The ever-growing number of unit tests reminds me of an old paper emphasizing the importance of "attention" in LLM problem-solving.
Attention Is All You Need: arxiv.org/abs/1706.03762
It seems to jive with what I've been observing in all this debugging and testing with the LLMs — running around with a flashlight and having the LLM fix things that fall within the light is pretty amazing. Because that is where it is paying attention to. However, asking it to imagine the parts out in the dark is something it’s less good at.
Seen that way, the unit tests are like sensors (or “transformers” of a sort). They transform what would be an open-ended, iterative problem-definition loop into a set of discrete checks, each illuminating a specific region of code and behavior. More sensors = more flashlights.
The theory would then be that with the right "system tests," I might be able to drive the LLMs to focus on the right code concerns to get at the "aha."
Milestone on the Horizon
(Edited from here)
I’m pushing to get the solver/engine to a point where it can execute a classic Logic Programming solution (more on that in a future post). This feels like a milestone.
To prepare, I shared both a standard Prolog solution and the engine’s full source code with GPT-5, asking:
“Read this code extremely carefully. How close is it to being able to interpret this solution as-is?”
GPT-5 identified several missing features that would be necessary for the engine to run the Prolog program out-of-the-box. The most notable omission: no support for lists ([H|T]
).
Its verdict:
“As-is, you’re ~60–70% of the way there for this program: core parsing, disjunction, static facts, unification, and comparisons are in place.”
Lists aren’t essential for this particular program, though they’re quintessentially Prolog. The same solution could be rewritten in First-Order Logic form (still in Prolog syntax) and avoid lists entirely (spoiler alert!):
murderer(X) :-
contradictsPerson(X, Y1),
contradictsPerson(X, Y2),
Y1 \= Y2.
Next, I gave both GPT-5’s assessment and the Prolog solution to Claude Opus 4.1. Claude was a bit harsher, noting differences in backtracking and limitations in comparisons and negation. Its score:
“The 60–70% estimate seems reasonable, though I’d lower it slightly to 50–60% given these gaps.”

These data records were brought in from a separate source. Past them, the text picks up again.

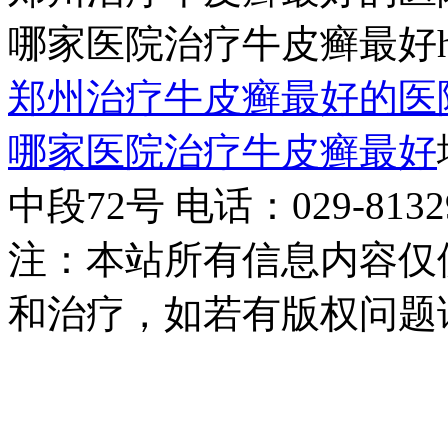
哪家医院治疗牛皮癣最好http:/
郑州治疗牛皮癣最好的医
哪家医院治疗牛皮癣最好
中段72号 电话：029-81329
注：本站所有信息内容仅
和治疗，如若有版权问题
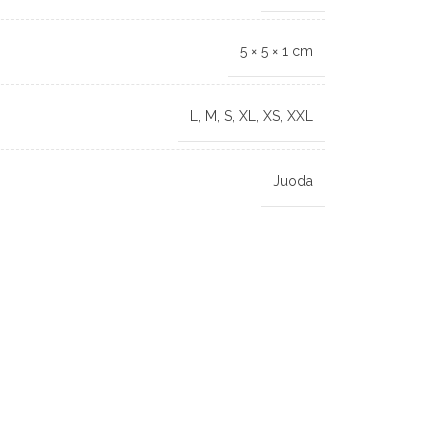
5 × 5 × 1 cm
L
,
M
,
S
,
XL
,
XS
,
XXL
Juoda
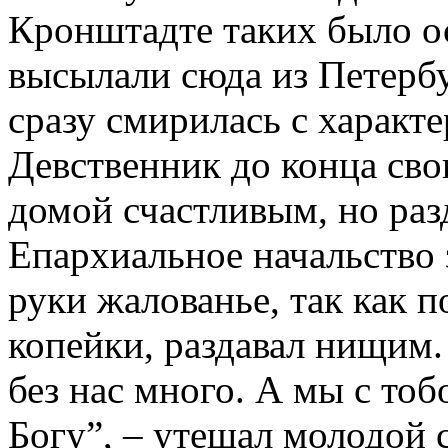
Кронштадте таких было ос
высылали сюда из Петербу
сразу смирилась с характ
Девственник до конца сво
домой счастливым, но разд
Епархиальное начальство 
руки жалованье, так как п
копейки, раздавал нищим.
без нас много. А мы с то
Богу”, – утешал молодой 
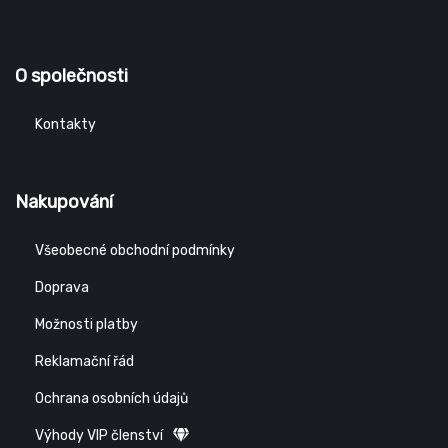
O společnosti
Kontakty
Nakupování
Všeobecné obchodní podmínky
Doprava
Možnosti platby
Reklamační řád
Ochrana osobních údajů
Výhody VIP členství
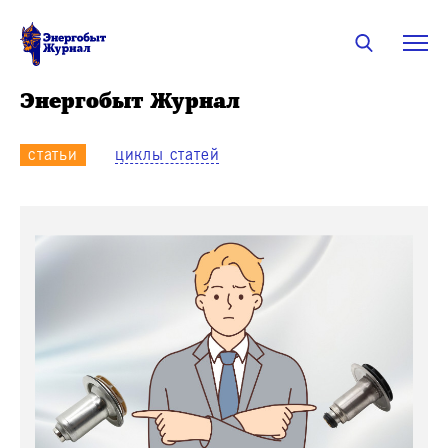
Энергобыт Журнал
статьи
циклы статей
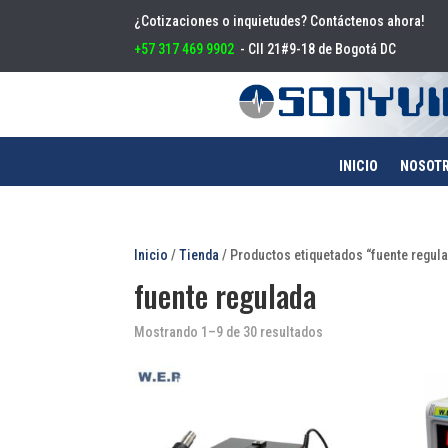
¿Cotizaciones o inquietudes? Contáctenos ahora!
+57 317 469 9902
- Cll 21#9-18 de Bogotá DC
INICIO
NOSOT
Inicio
/
Tienda
/ Productos etiquetados “fuente regul
fuente regulada
Mostrando 1–9 de 30 resultados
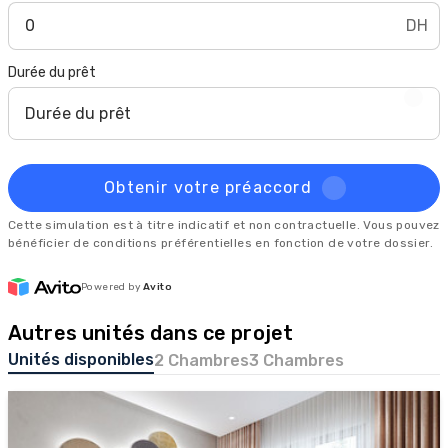
DH
Durée du prêt
Durée du prêt
Obtenir votre préaccord
Cette simulation est à titre indicatif et non contractuelle. Vous pouvez
bénéficier de conditions préférentielles en fonction de votre dossier.
Powered by
Avito
Autres unités dans ce projet
Unités disponibles
2 Chambres
3 Chambres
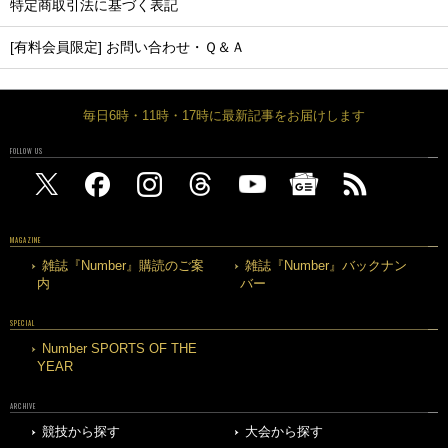
特定商取引法に基づく表記
[有料会員限定] お問い合わせ・Ｑ＆Ａ
毎日6時・11時・17時に最新記事をお届けします
FOLLOW US
MAGAZINE
雑誌『Number』購読のご案
雑誌『Number』バックナン
内
バー
SPECIAL
Number SPORTS OF THE
YEAR
ARCHIVE
競技から探す
大会から探す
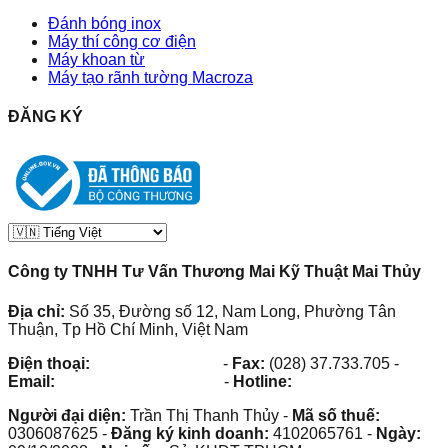
Đánh bóng inox
Máy thí công cơ điện
Máy khoan từ
Máy tạo rãnh tường Macroza
ĐĂNG KÝ
Công ty TNHH Tư Vấn Thương Mai Kỹ Thuật Mai Thủy
Địa chỉ:
Số 35, Đường số 12, Nam Long, Phường Tân
Thuận, Tp Hồ Chí Minh, Việt Nam
Điện thoại:
(028) 38.73.03.73
-
Fax:
(028) 37.733.705
-
Email:
maithuy@maithuy.com
-
Hotline:
0913.23.80.23
Người đại diện:
Trần Thị Thanh Thủy
-
Mã số thuế:
0306087625
-
Đăng ký kinh doanh:
4102065761
-
Ngày:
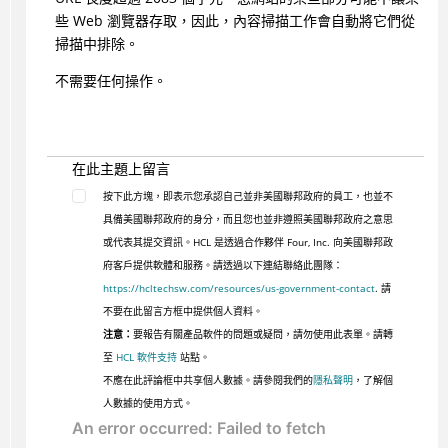
些 Web 瀏覽器存取，因此，內容掃描工作會自動將它們從
掃描中排除。
不需要任何操作。
在此主題上留言
按下此方塊，即表示您承認自己並非美國聯邦政府的員工，也並不
具備美國聯邦政府的身分，而且您也並非遵照美國聯邦政府之意思
或代表其提交資訊。HCL 是透過合作夥伴 Four, Inc. 向美國聯邦政
府客戶提供軟體和服務。請透過以下連結聯絡此團隊：
https://hcltechsw.com/resources/us-government-contact
. 請
不要在此留言方框中提供個人資料。
注意：
要報告有關產品軟件的問題或疑問，請勿使用此表單。請轉
至
HCL 軟件支持
站點。
不應在此評論框中共享個人數據。請參閱我們的
隱私聲明
，了解個
人數據的使用方式。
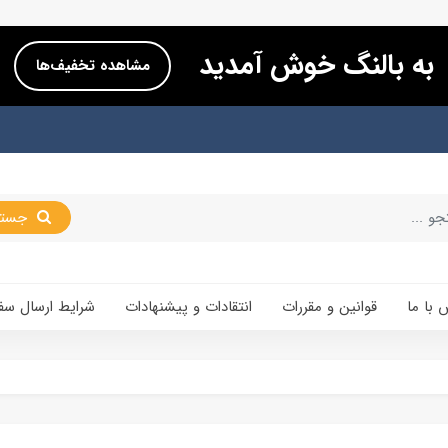
به بالنگ خوش آمدید
مشاهده تخفیف‌ها
جستجو
 با ما
قوانین و مقررات
انتقادات و پیشنهادات
شرایط ارسال سف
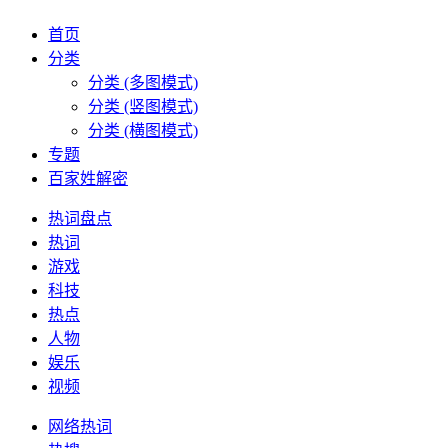
首页
分类
分类 (多图模式)
分类 (竖图模式)
分类 (横图模式)
专题
百家姓解密
热词盘点
热词
游戏
科技
热点
人物
娱乐
视频
网络热词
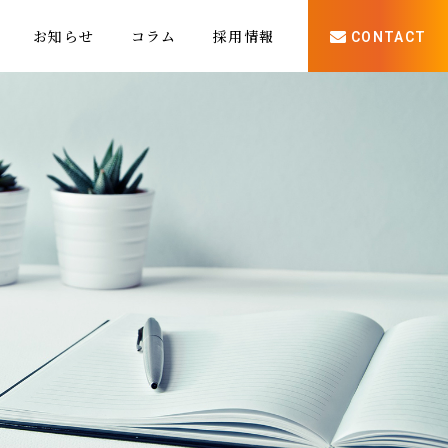
お知らせ
コラム
採用情報
CONTACT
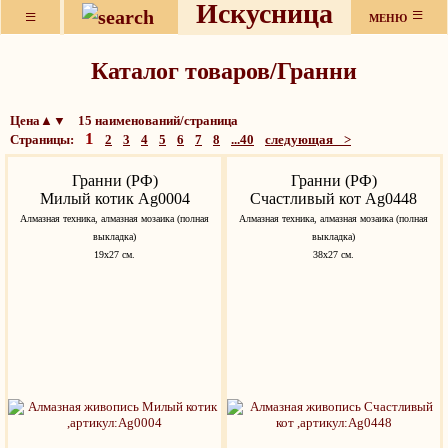
Искусница
≡
≡
МЕНЮ
Каталог товаров/Гранни
Цена▲▼ 15 наименований/страница
1
Страницы:
2
3
4
5
6
7
8
...40
следующая >
Гранни (РФ)
Гранни (РФ)
Милый котик Ag0004
Счастливый кот Ag0448
Алмазная техника, алмазная мозаика (полная
Алмазная техника, алмазная мозаика (полная
выкладка)
выкладка)
19х27 см.
38х27 см.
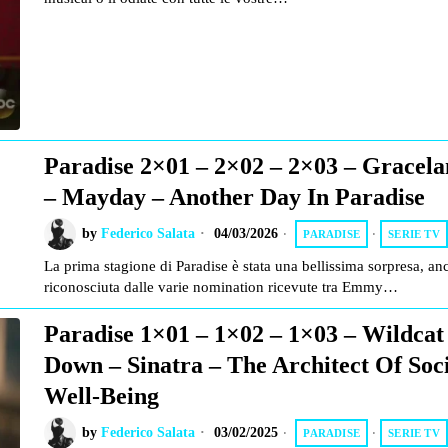
Paradise 2×01 – 2×02 – 2×03 – Gracel
– Mayday – Another Day In Paradise
by
Federico Salata
04/03/2026
PARADISE
·
SERIE TV
La prima stagione di Paradise è stata una bellissima sorpresa, an
riconosciuta dalle varie nomination ricevute tra Emmy…
Paradise 1×01 – 1×02 – 1×03 – Wildcat 
Down – Sinatra – The Architect Of Soc
Well-Being
by
Federico Salata
03/02/2025
PARADISE
·
SERIE TV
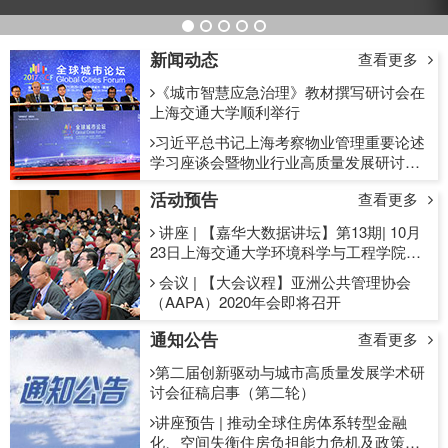
新闻动态
查看更多
《城市智慧应急治理》教材撰写研讨会在
上海交通大学顺利举行
习近平总书记上海考察物业管理重要论述
学习座谈会暨物业行业高质量发展研讨会
成功举办
活动预告
查看更多
讲座 | 【嘉华大数据讲坛】第13期| 10月
23日上海交通大学环境科学与工程学院董
会娟副教授
会议 | 【大会议程】亚洲公共管理协会
（AAPA）2020年会即将召开
通知公告
查看更多
第二届创新驱动与城市高质量发展学术研
讨会征稿启事（第二轮）
讲座预告 | 推动全球住房体系转型金融
化、空间失衡住房负担能力危机及政策路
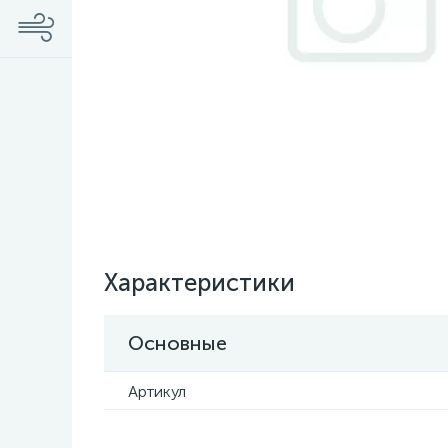
Характеристики
Основные
Артикул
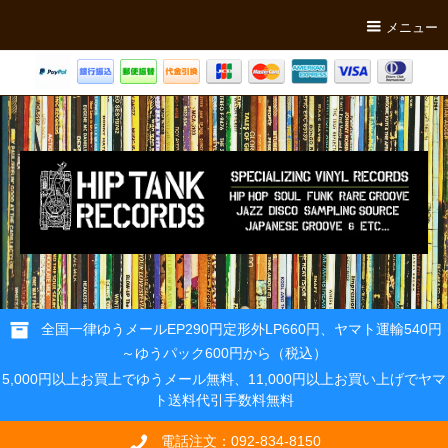
メニュー
全国一律ゆうメールEP290円定形外LP660円、ヤマト運輸540円
～ゆうパック600円から（税込）
5,000円以上お買上でゆうメール無料、11,000円以上お買い上げでヤマ
ト送料代引手数料無料
電話注文：092-834-8150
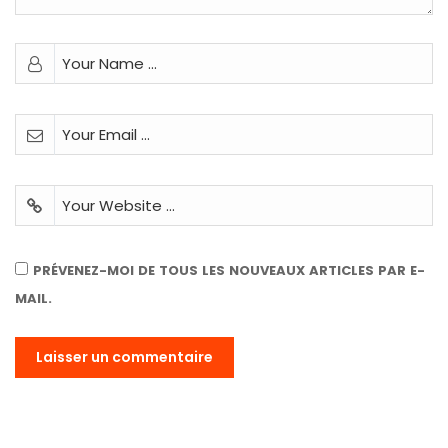
PRÉVENEZ-MOI DE TOUS LES NOUVEAUX ARTICLES PAR E-
MAIL.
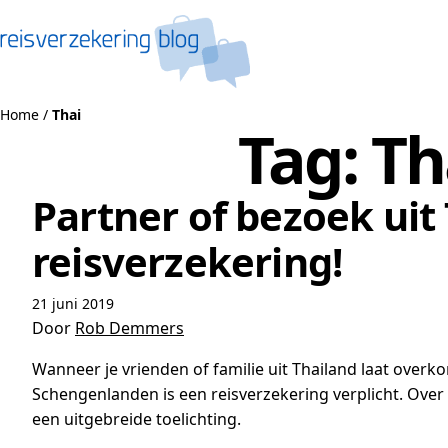
Naar de inhoud
Home
/
Thai
Tag:
Th
Partner of bezoek uit
reisverzekering!
21 juni 2019
Door
Rob Demmers
Wanneer je vrienden of familie uit Thailand laat over
Schengenlanden is een reisverzekering verplicht. Over 
een uitgebreide toelichting.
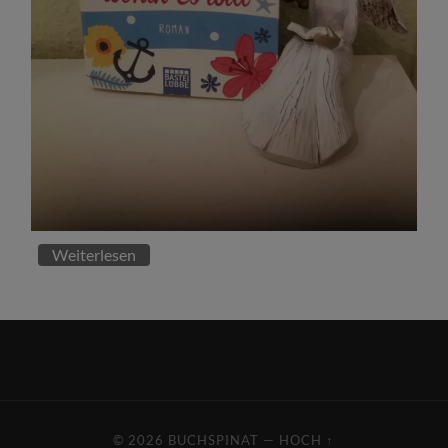
Weiterlesen
© 2026
BUCHSPINAT
—
HOCH ↑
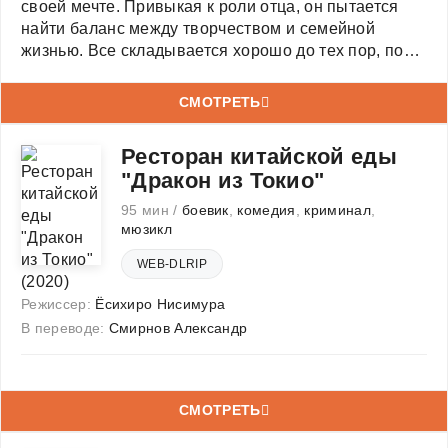
своей мечте. Привыкая к роли отца, он пытается
найти баланс между творчеством и семейной
жизнью. Все складывается хорошо до тех пор, пока
Бейбут не знакомится с танцовщицей Жул, которая
влюбляется в него.
СМОТРЕТЬ
Ресторан китайской еды
"Дракон из Токио"
95 мин /
боевик
,
комедия
,
криминал
,
мюзикл
WEB-DLRIP
Режиссер:
Ёсихиро Нисимура
В переводе:
Смирнов Александр
СМОТРЕТЬ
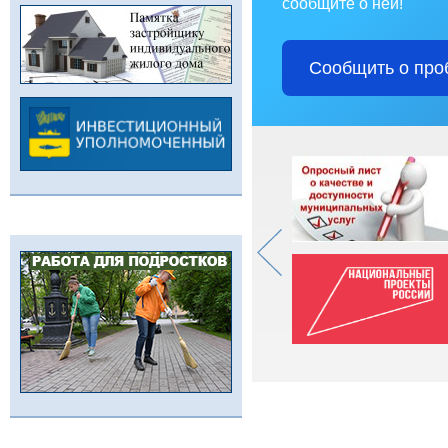
сообщите о ней!
Сообщить о про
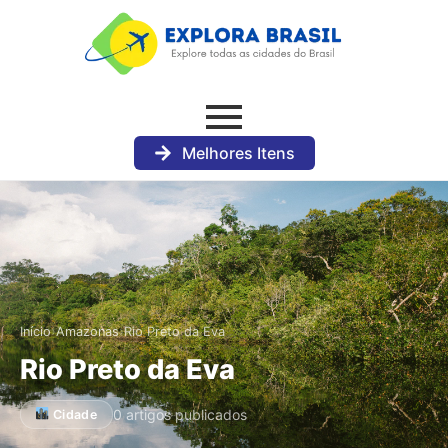
Melhores Itens
›
›
Início
Amazonas
Rio Preto da Eva
Rio Preto da Eva
0 artigos publicados
Cidade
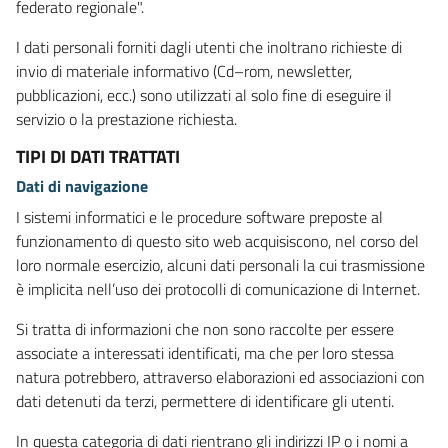
federato regionale".
I dati personali forniti dagli utenti che inoltrano richieste di
invio di materiale informativo (Cd–rom, newsletter,
pubblicazioni, ecc.) sono utilizzati al solo fine di eseguire il
servizio o la prestazione richiesta.
TIPI DI DATI TRATTATI
Dati di navigazione
I sistemi informatici e le procedure software preposte al
funzionamento di questo sito web acquisiscono, nel corso del
loro normale esercizio, alcuni dati personali la cui trasmissione
è implicita nell’uso dei protocolli di comunicazione di Internet.
Si tratta di informazioni che non sono raccolte per essere
associate a interessati identificati, ma che per loro stessa
natura potrebbero, attraverso elaborazioni ed associazioni con
dati detenuti da terzi, permettere di identificare gli utenti.
In questa categoria di dati rientrano gli indirizzi IP o i nomi a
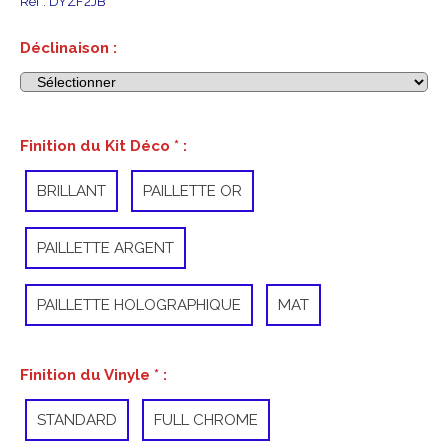
Ref :
DYZF2JB
Déclinaison :
Finition du Kit Déco
*
:
BRILLANT
PAILLETTE OR
PAILLETTE ARGENT
PAILLETTE HOLOGRAPHIQUE
MAT
Finition du Vinyle
*
:
STANDARD
FULL CHROME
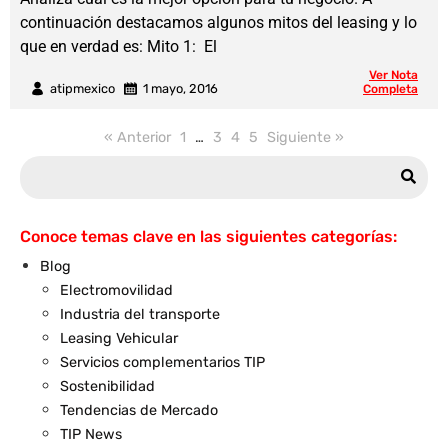
continuación destacamos algunos mitos del leasing y lo
que en verdad es: Mito 1: El
Ver Nota
atipmexico
1 mayo, 2016
Completa
« Anterior
1
…
3
4
5
Siguiente »
Conoce temas clave en las siguientes categorías:
Blog
Electromovilidad
Industria del transporte
Leasing Vehicular
Servicios complementarios TIP
Sostenibilidad
Tendencias de Mercado
TIP News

I’m curious how both models arrived at those numbers. If they are actually reasoning, expanding the engine’s feature set to match full Prolog semantics should raise those scores—I might be able to test that!
Finally, in one of my debates with GPT-5, it threw a few playful jabs at Claude: “I partly agree with Claude’s take—” Check out the note for the full context.
Finally
The engine isn’t finished, and we haven’t yet really dug into the interactive fiction parts. But like a lion in winter, it waits, hearing the call of milestones ahead.